Mean Ranks of Docking Algorithms. The mean ranks of all the tested docking methods. (A) relative comparison on both AVG and BEST, (B) sorted comparison on AVG, (C) sorted comparison on BEST.

Figure 5

Clustering of Docking Algorithms. A hierarchical clustering of the constituent docking algorithms based on the latent features extracted by SVD (k = 5) on the AVG case.

Figure 6

Gini Importance of Features.
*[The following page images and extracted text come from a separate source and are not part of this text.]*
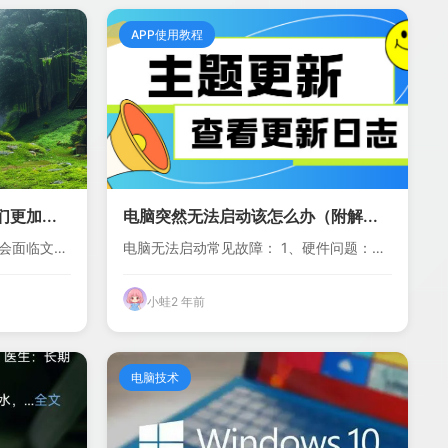
APP使用教程
更加...
电脑突然无法启动该怎么办（附解...
会面临文件
电脑无法启动常见故障： 1、硬件问题：比
如可能是主...
小蛙
2 年前
电脑技术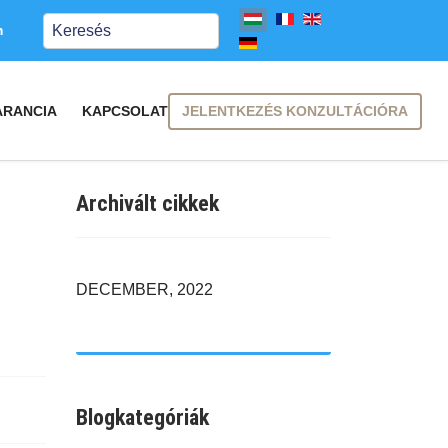
Keresés
m
JELENTKEZÉS KONZULTÁCIÓRA
ARANCIA
KAPCSOLAT
Archivált cikkek
DECEMBER, 2022
Blogkategóriák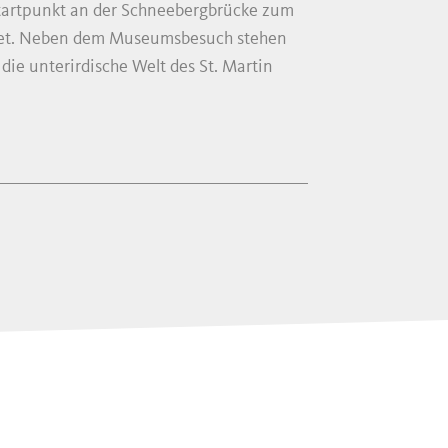
tartpunkt an der Schneebergbrücke zum
et. Neben dem Museumsbesuch stehen
die unterirdische Welt des St. Martin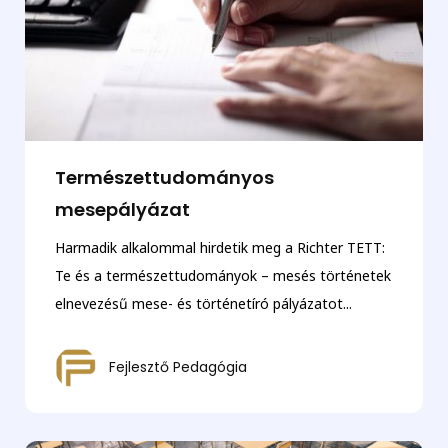
Természettudományos
mesepályázat
Harmadik alkalommal hirdetik meg a Richter TETT:
Te és a természettudományok – mesés történetek
elnevezésű mese- és történetíró pályázatot...
Fejlesztő Pedagógia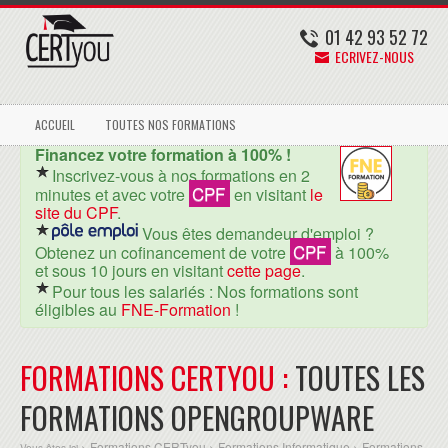
01 42 93 52 72
ECRIVEZ-NOUS
ACCUEIL
TOUTES NOS FORMATIONS
Financez votre formation à 100% !
Inscrivez-vous à nos formations en 2
CPF
minutes et avec votre
en visitant
le
site du CPF
.
Vous êtes demandeur d'emploi ?
CPF
Obtenez un cofinancement de votre
à 100%
et sous 10 jours en visitant
cette page
.
Pour tous les salariés : Nos formations sont
éligibles au
FNE-Formation
!
FORMATIONS CERTYOU :
TOUTES LES
FORMATIONS OPENGROUPWARE
Formations CERTyou
Formations Informatique
Formations
Vous êtes ici >
>
>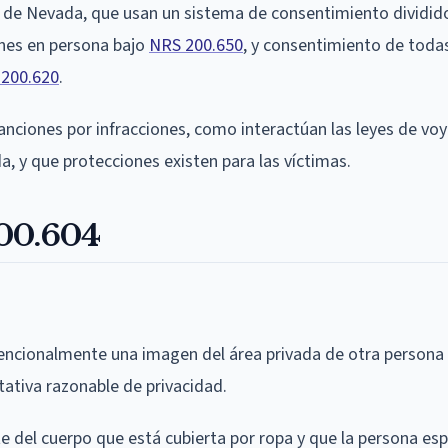
de Nevada, que usan un sistema de consentimiento dividid
ones en persona bajo
NRS 200.650
, y consentimiento de todas
200.620
.
sanciones por infracciones, como interactúan las leyes de vo
 y que protecciones existen para las víctimas.
200.604
tencionalmente una imagen del área privada de otra persona 
ativa razonable de privacidad.
e del cuerpo que está cubierta por ropa y que la persona es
The blues ones are the significantly more critical than the rest concerning their Gini values. (A) The Gini importance values of all the docking instance features, (B) The Gini importance values of the $F_{md,top9}$ features, (C) The Gini importance values of the $F_{md,top4+sf,top54}$ features, (D) The Gini importance values of the $F_{md,top9+sf,top54}$ features, (E) The Gini importance values of the $F_{sf,top54}$ features.

Figure 7

Features Visualization with PCA, t-SNE and Kmeans. (A) 4, 9 and 40 features visualization with PCA and t-SNE. (B) In 2-D PCA and t-SNE space, Kmeans classification results of 9 features. (C) In 2-D PCA and t-SNE space, Kmeans classification results of 5 latent features, extracted by SVD, for a different feature set.

Figure 8

Boxplot of Features. Type 0 denote the same group 0 when conducting PCA and t-SNE and type 1 denote group 1. The distributions of 9 selected features in the two clusters are given to demonstrate the possible patterns for each group. Group 0 shows a clustered group while with more outliers compared to group 1.

Figure 9

Interaction Plot of Ligand ZINC000000000053 and ACE. (A) under default parameter configuration, (B) under best parameter configuration in AutoDock4.